Ihr zentrales Anliegen ist die Forderung nach signifikanten Lohnerhöhungen, denn in der Europäischen Union steht Griechenland in puncto Reallöhne und Kaufkraft weit hinten. Besonders bemerkbar machen sich die Streiks auch im Tourismus: Fähren bleiben auf Station, und die Teilnahme der Fluglotsen an den Protesten führt zur Einstellung aller Inlands- und Auslandsflüge.
Für Reisende erweist sich die Situation als besonders unglücklich, da der Streik kurz vor dem griechischen Osterfest stattfand, das heuer auf den gleichen Sonntag wie Ostern in Deutschland fällt und den Beginn der touristischen Hauptsaison einläutet.
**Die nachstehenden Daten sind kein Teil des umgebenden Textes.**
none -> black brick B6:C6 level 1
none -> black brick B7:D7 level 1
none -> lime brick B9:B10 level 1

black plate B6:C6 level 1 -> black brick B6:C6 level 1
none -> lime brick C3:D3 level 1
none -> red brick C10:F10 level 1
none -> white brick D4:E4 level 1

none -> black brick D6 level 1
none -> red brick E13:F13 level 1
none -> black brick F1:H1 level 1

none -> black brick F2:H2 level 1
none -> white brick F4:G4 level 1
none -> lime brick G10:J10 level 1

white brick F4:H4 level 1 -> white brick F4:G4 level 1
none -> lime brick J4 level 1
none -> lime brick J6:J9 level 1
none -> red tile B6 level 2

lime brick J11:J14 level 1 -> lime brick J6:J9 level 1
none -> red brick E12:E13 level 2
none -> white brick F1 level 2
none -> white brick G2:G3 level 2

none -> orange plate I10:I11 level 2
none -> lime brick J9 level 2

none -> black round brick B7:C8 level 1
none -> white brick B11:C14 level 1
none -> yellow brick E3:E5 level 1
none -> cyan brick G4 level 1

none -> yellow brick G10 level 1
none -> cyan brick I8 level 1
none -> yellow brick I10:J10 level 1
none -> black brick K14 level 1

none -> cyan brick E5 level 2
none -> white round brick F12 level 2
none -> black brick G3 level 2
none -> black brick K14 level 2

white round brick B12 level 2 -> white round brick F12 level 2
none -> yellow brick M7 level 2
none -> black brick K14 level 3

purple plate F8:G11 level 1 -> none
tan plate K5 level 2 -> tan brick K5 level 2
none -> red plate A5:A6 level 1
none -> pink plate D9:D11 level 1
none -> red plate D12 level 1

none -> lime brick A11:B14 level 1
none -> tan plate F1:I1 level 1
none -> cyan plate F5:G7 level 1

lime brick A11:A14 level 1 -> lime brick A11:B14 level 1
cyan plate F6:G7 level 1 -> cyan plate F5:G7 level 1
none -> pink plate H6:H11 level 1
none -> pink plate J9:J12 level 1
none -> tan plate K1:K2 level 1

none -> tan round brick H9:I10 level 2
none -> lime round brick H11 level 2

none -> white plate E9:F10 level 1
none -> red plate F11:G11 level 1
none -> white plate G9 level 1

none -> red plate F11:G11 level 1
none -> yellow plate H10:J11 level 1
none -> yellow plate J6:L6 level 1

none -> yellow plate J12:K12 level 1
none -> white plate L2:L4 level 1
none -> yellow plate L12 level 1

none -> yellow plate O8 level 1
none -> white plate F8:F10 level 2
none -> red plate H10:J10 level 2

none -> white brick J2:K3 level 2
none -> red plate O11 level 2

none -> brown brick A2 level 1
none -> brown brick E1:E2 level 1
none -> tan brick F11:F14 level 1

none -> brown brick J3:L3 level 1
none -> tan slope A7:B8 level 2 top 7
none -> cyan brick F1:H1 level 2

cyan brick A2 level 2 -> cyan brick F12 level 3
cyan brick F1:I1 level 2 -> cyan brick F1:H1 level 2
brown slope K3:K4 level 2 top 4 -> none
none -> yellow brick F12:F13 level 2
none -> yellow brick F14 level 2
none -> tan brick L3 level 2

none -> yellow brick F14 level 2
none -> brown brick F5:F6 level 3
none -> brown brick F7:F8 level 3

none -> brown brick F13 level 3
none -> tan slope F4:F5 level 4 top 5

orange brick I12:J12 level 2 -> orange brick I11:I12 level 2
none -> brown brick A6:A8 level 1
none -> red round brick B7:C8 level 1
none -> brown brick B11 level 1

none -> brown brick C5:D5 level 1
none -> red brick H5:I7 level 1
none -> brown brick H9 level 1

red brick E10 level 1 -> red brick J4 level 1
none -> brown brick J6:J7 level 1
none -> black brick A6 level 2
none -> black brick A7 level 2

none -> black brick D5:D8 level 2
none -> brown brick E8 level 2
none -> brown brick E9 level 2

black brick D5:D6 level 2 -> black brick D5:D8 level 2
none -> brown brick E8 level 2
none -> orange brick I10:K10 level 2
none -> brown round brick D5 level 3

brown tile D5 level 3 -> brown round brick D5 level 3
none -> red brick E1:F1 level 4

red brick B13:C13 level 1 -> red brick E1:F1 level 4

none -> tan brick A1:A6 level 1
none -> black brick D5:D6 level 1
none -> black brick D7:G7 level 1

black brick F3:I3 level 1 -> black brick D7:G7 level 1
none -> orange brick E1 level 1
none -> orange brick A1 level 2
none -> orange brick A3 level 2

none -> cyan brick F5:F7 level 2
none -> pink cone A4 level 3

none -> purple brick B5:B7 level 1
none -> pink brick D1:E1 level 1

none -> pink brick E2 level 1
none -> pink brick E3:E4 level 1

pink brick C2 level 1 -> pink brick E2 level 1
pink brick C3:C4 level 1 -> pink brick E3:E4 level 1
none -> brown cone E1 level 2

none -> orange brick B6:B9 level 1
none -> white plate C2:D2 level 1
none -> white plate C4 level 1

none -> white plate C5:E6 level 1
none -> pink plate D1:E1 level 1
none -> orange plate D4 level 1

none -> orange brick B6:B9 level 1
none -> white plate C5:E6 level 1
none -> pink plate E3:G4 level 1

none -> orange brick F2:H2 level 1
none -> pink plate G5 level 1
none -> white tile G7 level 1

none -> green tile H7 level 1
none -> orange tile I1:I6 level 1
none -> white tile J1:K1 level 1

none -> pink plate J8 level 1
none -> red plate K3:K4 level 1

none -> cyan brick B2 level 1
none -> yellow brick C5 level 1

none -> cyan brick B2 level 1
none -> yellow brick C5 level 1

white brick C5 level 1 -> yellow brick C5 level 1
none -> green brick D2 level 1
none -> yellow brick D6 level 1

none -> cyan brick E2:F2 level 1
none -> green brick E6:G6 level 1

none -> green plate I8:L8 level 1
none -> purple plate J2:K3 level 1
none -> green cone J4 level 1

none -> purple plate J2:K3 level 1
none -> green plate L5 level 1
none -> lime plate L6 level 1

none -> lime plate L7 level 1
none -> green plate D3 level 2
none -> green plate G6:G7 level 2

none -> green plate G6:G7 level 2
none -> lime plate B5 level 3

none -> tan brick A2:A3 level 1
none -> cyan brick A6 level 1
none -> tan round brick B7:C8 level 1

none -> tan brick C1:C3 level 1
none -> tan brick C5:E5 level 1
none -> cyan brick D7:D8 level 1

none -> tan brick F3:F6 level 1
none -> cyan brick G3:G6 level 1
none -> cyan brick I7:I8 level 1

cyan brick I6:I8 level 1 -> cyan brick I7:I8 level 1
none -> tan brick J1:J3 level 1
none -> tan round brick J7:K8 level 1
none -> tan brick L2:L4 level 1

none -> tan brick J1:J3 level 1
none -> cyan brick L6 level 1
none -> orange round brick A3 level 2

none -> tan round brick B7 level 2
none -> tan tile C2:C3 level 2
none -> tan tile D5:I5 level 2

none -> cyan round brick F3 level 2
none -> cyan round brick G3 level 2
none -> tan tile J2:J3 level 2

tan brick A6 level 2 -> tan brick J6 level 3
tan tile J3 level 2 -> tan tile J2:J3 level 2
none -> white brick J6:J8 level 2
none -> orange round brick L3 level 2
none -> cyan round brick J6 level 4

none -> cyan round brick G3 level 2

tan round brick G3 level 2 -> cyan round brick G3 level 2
Eine Vielzahl von Touristen sah sich gezwungen, ihre Reisepläne umzugestalten, da Flüge umgebucht, Reisende auf Flughäfen oder Inseln festsaßen oder eine Anreise gänzlich verwehrt blieb.
Der Streik der Fluglotsen sorgte speziell für Spannungen, da er, trotz der beginnenden Reisesaison, nicht als unrechtmäßig erklärt werden konnte: Am Dienstagabend bestätigte eine Richterin die Rechtsmäßigkeit der Proteste, obwohl Flughäfen und Fluggesellschaften bereits sämtliche Flüge gestrichen hatten. Ökonomisch blickt Griechenland auf eine positive Entwicklung zurück, nachdem es sich von einer intensiven Finanzkrise erholt hat.
Der Internationale Währungsfonds hat die Fortschritte kürzlich anerkannt, indem er das Land bei einer Wachstumsrate von über 2 Prozent im Spitzenfeld der EU sieht. Dennoch warnt man vor den möglichen inflationären Effekten starker Lohnerhöhungen. Die griechische Regierung befindet sich so im Zwiespalt zwischen wirtschaftlichem Aufschwung und der Forderung nach einer Verbesserung der Lebensumstände der Bürger.